"I don't care what anyone says. It's Bible-wrong. And you go to hell if you don't believe the Bible."
I walk in on this conversation, from another room. My Aunt Pauline is speaking. I'm on a trip to Texas to visit relatives, with my mother and her sisters Pauline, Kat, and Billie.
"You can think what you want. But I work with one, and he's a human being, just like anyone else. And I feel sorry for him, the way people treat him for being just who he is."
That's my mother. She is in Pauline's face, drawn up as erect as possible, giving it right back to her Bible-quoting sister. Behind her, her younger sister Billie is nodding vigorously to support every word my mother says. Across the room, Kat, the oldest, is furiously swinging the foot of the leg crossed over her other leg, glaring at Pauline with an intensity that could kill, if the glare took flight from her blazing green eyes and became a weapon.
I walk in, and the conversation stops. And I suddenly realize that, though I've made no declarations about myself and my relationship with Steve at this point in our lives, and though there is officially no subject at all to discuss as long as I remain closeted, the conversation is about me. I'm one of those unnamed "ones" with whom my mother works, whose right to be who they are she defends, and whom Pauline--the only sister who attends church regularly--wants to condemn to hell, per her Bible.
And I think of this conversation all over again this morning, after a sleepless night that had everything to do with Steve's and my recognition that we are often treated as less than human by some of our family members, solely because of who God has made us to be. I think of this conversation, which popped into my head as I got up from that sleepless night, and as I read that Bishop Christopher Senyonjo will be speaking at St. Paul's Episcopal cathedral in San Diego tomorrow.
As Bishop Senyonjo has said, one of the urgent challenges he has faced as a Christian pastor in Uganda (a pastor trained in the field of counseling) is this: it's the very folks who attend church and believe in God who present the biggest threat to the well-being of gay and lesbian young folks in his country. There's a direct correlation, in his cultural context (where well-funded right-wing American Christians have whipped up the flames for some time now) between lethal homophobia and church membership.
It's people who claim to own the Bible and to speak on God's behalf who are seeking to incite violence against their gay and lesbian brothers and sisters in Uganda. Bishop Senyonjo's rejoinder to them:
This is hard for some people, that God can love you as you are. As he loves somebody who may be heterosexual, he also loves LGBT people in the same way. For many people it is not easy who think they are religious. But I’ve been convinced that this is true. One doesn’t need to be converted first to another sexuality to be loved by God.

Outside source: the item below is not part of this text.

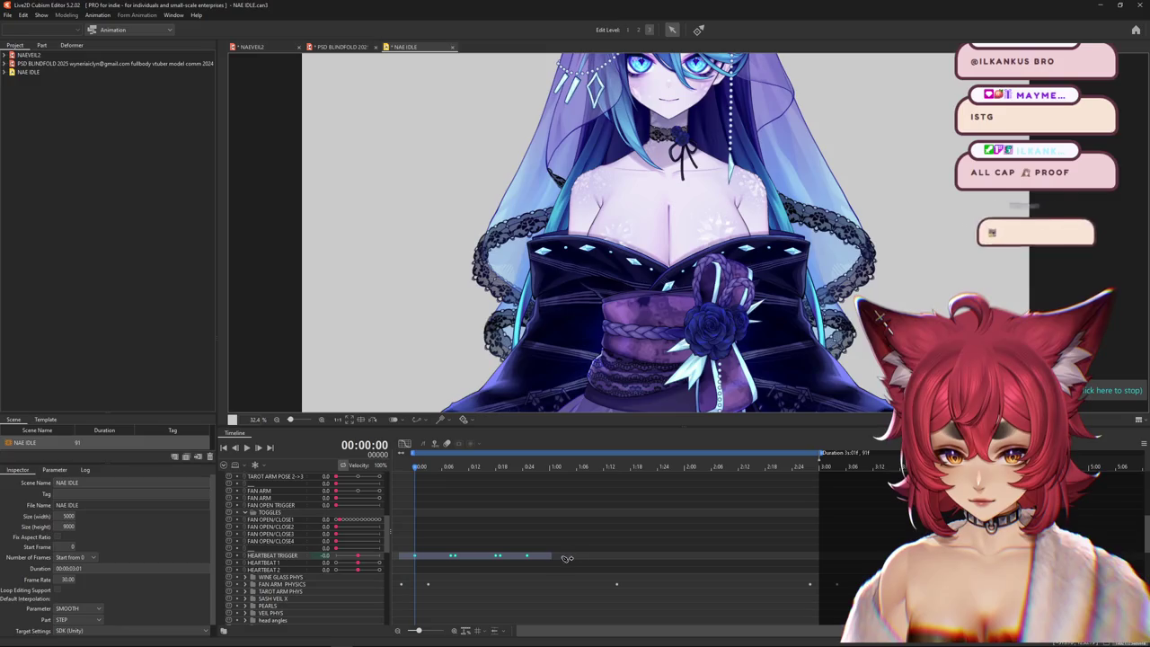
pyautogui.moveTo(590, 559); pyautogui.dragTo(745, 559)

One doesn’t need to be converted first to another sexuality to be loved by God. That's the sticking point in the intra-church conversation about the place of gay and lesbian people in the world. As long as some people of faith continue insisting, in one way or another, that their brothers and sisters who happen to be made gay by God "convert" (and, if they refuse to do this, then that they hide), we will not move forward in finding ways to include LGBT people forthrightly and lovingly in our churches.
And the churches will continue to be a force for evil in the world, vis-a-vis those who are gay, rather than the force for redemptive, healing love they are called by Christ to be.